It’s hoped the awarding of a historic marker will preserve and honor the grounds.
Other plans in the works include putting up a fence and creating appropriate access for visitors.
“It’s a wonderful feeling and the people of Upshur County know we did the right thing,” Wilson Turner said.
THE WORK CONTINUES
Local historian Bill Starnes has been researching black cemeteries for years after moving to the area and discovering many are not documented.
He scouted the area in the 1990s and recorded the cemetery’s approximate locale, sharing his findings with the Turners and others curious about local history.
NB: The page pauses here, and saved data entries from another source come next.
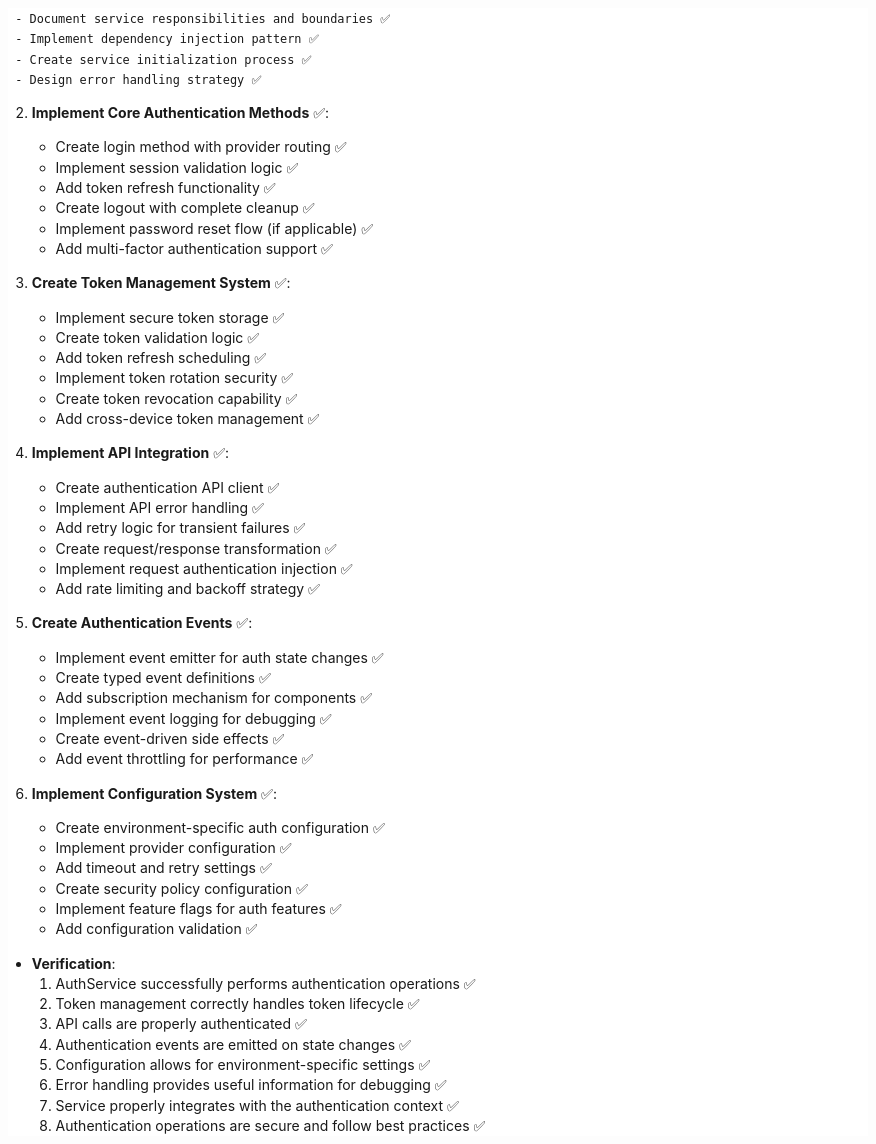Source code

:      - Document service responsibilities and boundaries ✅
     - Implement dependency injection pattern ✅
     - Create service initialization process ✅
     - Design error handling strategy ✅
  
  2. **Implement Core Authentication Methods** ✅:
     - Create login method with provider routing ✅
     - Implement session validation logic ✅
     - Add token refresh functionality ✅
     - Create logout with complete cleanup ✅
     - Implement password reset flow (if applicable) ✅
     - Add multi-factor authentication support ✅
  
  3. **Create Token Management System** ✅:
     - Implement secure token storage ✅
     - Create token validation logic ✅
     - Add token refresh scheduling ✅
     - Implement token rotation security ✅
     - Create token revocation capability ✅
     - Add cross-device token management ✅
  
  4. **Implement API Integration** ✅:
     - Create authentication API client ✅
     - Implement API error handling ✅
     - Add retry logic for transient failures ✅
     - Create request/response transformation ✅
     - Implement request authentication injection ✅
     - Add rate limiting and backoff strategy ✅
  
  5. **Create Authentication Events** ✅:
     - Implement event emitter for auth state changes ✅
     - Create typed event definitions ✅
     - Add subscription mechanism for components ✅
     - Implement event logging for debugging ✅
     - Create event-driven side effects ✅
     - Add event throttling for performance ✅
  
  6. **Implement Configuration System** ✅:
     - Create environment-specific auth configuration ✅
     - Implement provider configuration ✅
     - Add timeout and retry settings ✅
     - Create security policy configuration ✅
     - Implement feature flags for auth features ✅
     - Add configuration validation ✅
  
- **Verification**:
  1. AuthService successfully performs authentication operations ✅
  2. Token management correctly handles token lifecycle ✅
  3. API calls are properly authenticated ✅
  4. Authentication events are emitted on state changes ✅
  5. Configuration allows for environment-specific settings ✅
  6. Error handling provides useful information for debugging ✅
  7. Service properly integrates with the authentication context ✅
  8. Authentication operations are secure and follow best practices ✅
“A lot of people didn’t realize how prominent Mr. Dickson was around the state,” Starnes said, citing early accounts that describe the minister giving speeches to large audiences, some numbering in the thousands.
He has a 1923 map that depicts a layout of the orphanage and its many components, which includes a baby cottage.
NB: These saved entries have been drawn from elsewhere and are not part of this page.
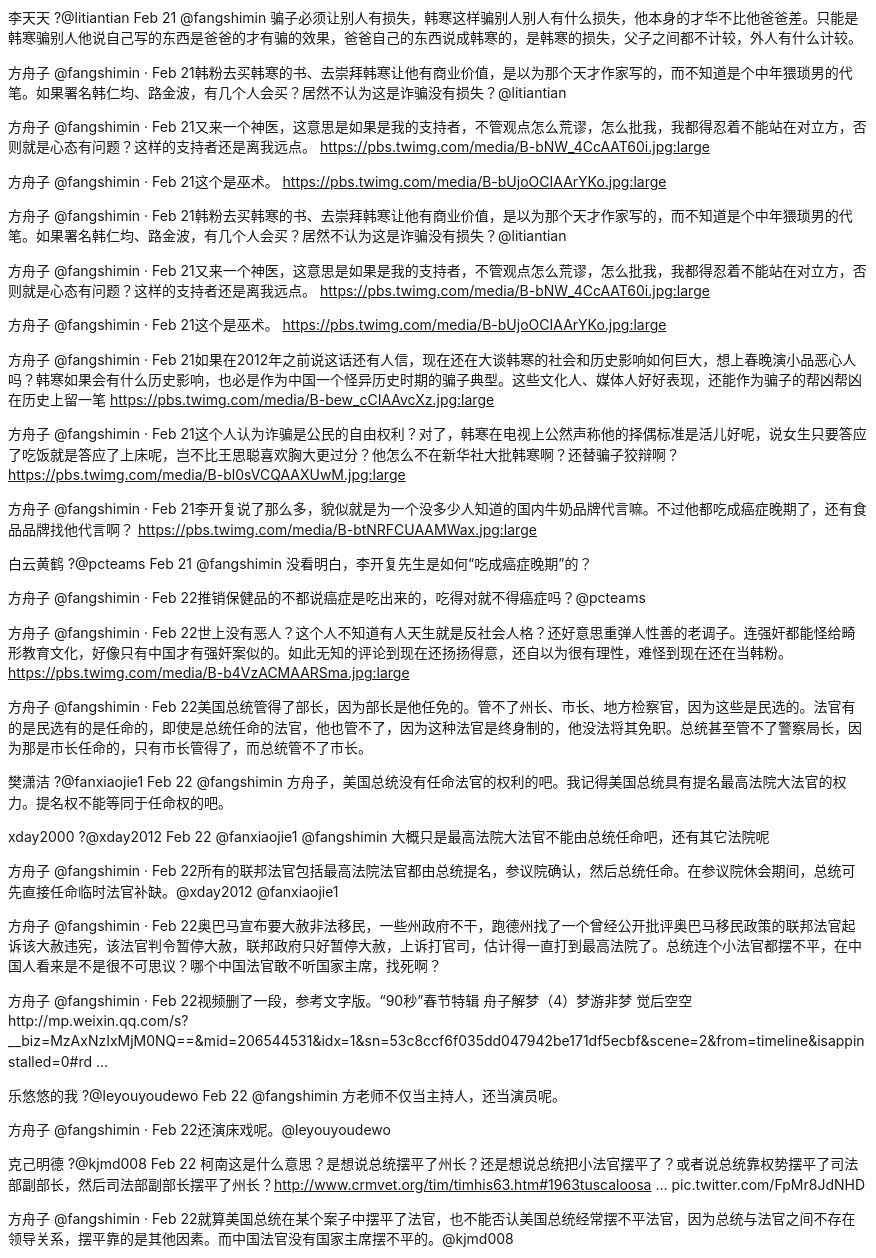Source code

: 李天天 ?@litiantian  Feb 21 @fangshimin 骗子必须让别人有损失，韩寒这样骗别人别人有什么损失，他本身的才华不比他爸爸差。只能是韩寒骗别人他说自己写的东西是爸爸的才有骗的效果，爸爸自己的东西说成韩寒的，是韩寒的损失，父子之间都不计较，外人有什么计较。

方舟子 @fangshimin  ·  Feb 21韩粉去买韩寒的书、去崇拜韩寒让他有商业价值，是以为那个天才作家写的，而不知道是个中年猥琐男的代笔。如果署名韩仁均、路金波，有几个人会买？居然不认为这是诈骗没有损失？@litiantian

方舟子 @fangshimin  ·  Feb 21又来一个神医，这意思是如果是我的支持者，不管观点怎么荒谬，怎么批我，我都得忍着不能站在对立方，否则就是心态有问题？这样的支持者还是离我远点。 https://pbs.twimg.com/media/B-bNW_4CcAAT60i.jpg:large

方舟子 @fangshimin  ·  Feb 21这个是巫术。 https://pbs.twimg.com/media/B-bUjoOCIAArYKo.jpg:large

方舟子 @fangshimin  ·  Feb 21韩粉去买韩寒的书、去崇拜韩寒让他有商业价值，是以为那个天才作家写的，而不知道是个中年猥琐男的代笔。如果署名韩仁均、路金波，有几个人会买？居然不认为这是诈骗没有损失？@litiantian

方舟子 @fangshimin  ·  Feb 21又来一个神医，这意思是如果是我的支持者，不管观点怎么荒谬，怎么批我，我都得忍着不能站在对立方，否则就是心态有问题？这样的支持者还是离我远点。 https://pbs.twimg.com/media/B-bNW_4CcAAT60i.jpg:large

方舟子 @fangshimin  ·  Feb 21这个是巫术。 https://pbs.twimg.com/media/B-bUjoOCIAArYKo.jpg:large

方舟子 @fangshimin  ·  Feb 21如果在2012年之前说这话还有人信，现在还在大谈韩寒的社会和历史影响如何巨大，想上春晚演小品恶心人吗？韩寒如果会有什么历史影响，也必是作为中国一个怪异历史时期的骗子典型。这些文化人、媒体人好好表现，还能作为骗子的帮凶帮凶在历史上留一笔 https://pbs.twimg.com/media/B-bew_cCIAAvcXz.jpg:large

方舟子 @fangshimin  ·  Feb 21这个人认为诈骗是公民的自由权利？对了，韩寒在电视上公然声称他的择偶标准是活儿好呢，说女生只要答应了吃饭就是答应了上床呢，岂不比王思聪喜欢胸大更过分？他怎么不在新华社大批韩寒啊？还替骗子狡辩啊？ https://pbs.twimg.com/media/B-bl0sVCQAAXUwM.jpg:large

方舟子 @fangshimin  ·  Feb 21李开复说了那么多，貌似就是为一个没多少人知道的国内牛奶品牌代言嘛。不过他都吃成癌症晚期了，还有食品品牌找他代言啊？ https://pbs.twimg.com/media/B-btNRFCUAAMWax.jpg:large

白云黄鹤 ?@pcteams  Feb 21 @fangshimin 没看明白，李开复先生是如何“吃成癌症晚期”的？

方舟子 @fangshimin  ·  Feb 22推销保健品的不都说癌症是吃出来的，吃得对就不得癌症吗？@pcteams

方舟子 @fangshimin  ·  Feb 22世上没有恶人？这个人不知道有人天生就是反社会人格？还好意思重弹人性善的老调子。连强奸都能怪给畸形教育文化，好像只有中国才有强奸案似的。如此无知的评论到现在还扬扬得意，还自以为很有理性，难怪到现在还在当韩粉。 https://pbs.twimg.com/media/B-b4VzACMAARSma.jpg:large

方舟子 @fangshimin  ·  Feb 22美国总统管得了部长，因为部长是他任免的。管不了州长、市长、地方检察官，因为这些是民选的。法官有的是民选有的是任命的，即使是总统任命的法官，他也管不了，因为这种法官是终身制的，他没法将其免职。总统甚至管不了警察局长，因为那是市长任命的，只有市长管得了，而总统管不了市长。

樊潇洁 ?@fanxiaojie1  Feb 22 @fangshimin 方舟子，美国总统没有任命法官的权利的吧。我记得美国总统具有提名最高法院大法官的权力。提名权不能等同于任命权的吧。

xday2000 ?@xday2012  Feb 22 @fanxiaojie1 @fangshimin 大概只是最高法院大法官不能由总统任命吧，还有其它法院呢

方舟子 @fangshimin  ·  Feb 22所有的联邦法官包括最高法院法官都由总统提名，参议院确认，然后总统任命。在参议院休会期间，总统可先直接任命临时法官补缺。@xday2012 @fanxiaojie1

方舟子 @fangshimin  ·  Feb 22奥巴马宣布要大赦非法移民，一些州政府不干，跑德州找了一个曾经公开批评奥巴马移民政策的联邦法官起诉该大赦违宪，该法官判令暂停大赦，联邦政府只好暂停大赦，上诉打官司，估计得一直打到最高法院了。总统连个小法官都摆不平，在中国人看来是不是很不可思议？哪个中国法官敢不听国家主席，找死啊？

方舟子 @fangshimin  ·  Feb 22视频删了一段，参考文字版。“90秒”春节特辑 舟子解梦（4）梦游非梦 觉后空空http://mp.weixin.qq.com/s?__biz=MzAxNzIxMjM0NQ==&mid=206544531&idx=1&sn=53c8ccf6f035dd047942be171df5ecbf&scene=2&from=timeline&isappinstalled=0#rd …

乐悠悠的我 ?@leyouyoudewo  Feb 22 @fangshimin 方老师不仅当主持人，还当演员呢。

方舟子 @fangshimin  ·  Feb 22还演床戏呢。@leyouyoudewo

克己明德 ?@kjmd008  Feb 22 柯南这是什么意思？是想说总统摆平了州长？还是想说总统把小法官摆平了？或者说总统靠权势摆平了司法部副部长，然后司法部副部长摆平了州长？http://www.crmvet.org/tim/timhis63.htm#1963tuscaloosa … pic.twitter.com/FpMr8JdNHD

方舟子 @fangshimin  ·  Feb 22就算美国总统在某个案子中摆平了法官，也不能否认美国总统经常摆不平法官，因为总统与法官之间不存在领导关系，摆平靠的是其他因素。而中国法官没有国家主席摆不平的。@kjmd008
Starnes volunteered with the Historic Upshur Museum and obtained copies of old photographs to hang in his restaurant, Walking S Steakhouse near Lake Gilmer, as a way to educate others and spark conversations about local history.
“Rev. Dickson’s portrait is the only individual portrait I have hanging in one area,” he said. “Rev. Dickson is a hero for all that he did.”
What remains unclear, however, is the whereabouts of Dickson’s final resting place.
“I can’t find his grave,” Starnes said. “He’s buried in Hearne, Texas, but I haven’t located it.”
There’s another aspect of the story that piques the historian’s interest: the timing of the orphanage’s opening, which happened roughly four months after a September 1900 Category 4 Hurricane churned through Galveston.
More than 6,000 people died in that hurricane, including almost 100 orphans from St. Mary’s Orphans Asylum, according to The 1900 Storm website recalling the disaster. Is it possible some of those storm victims were among the youngsters who found comfort at the orphanage?
Starnes said he doesn’t have an answer to that question, but when it comes to history, he doesn’t discount anything.
“You have to think of the era,” he said. “This (orphanage) was a safe haven; you like to think of it that way, anyway. Who knows what kind of situations those kids were in before they came there? It makes you feel good those kids were not just turned out on the streets.”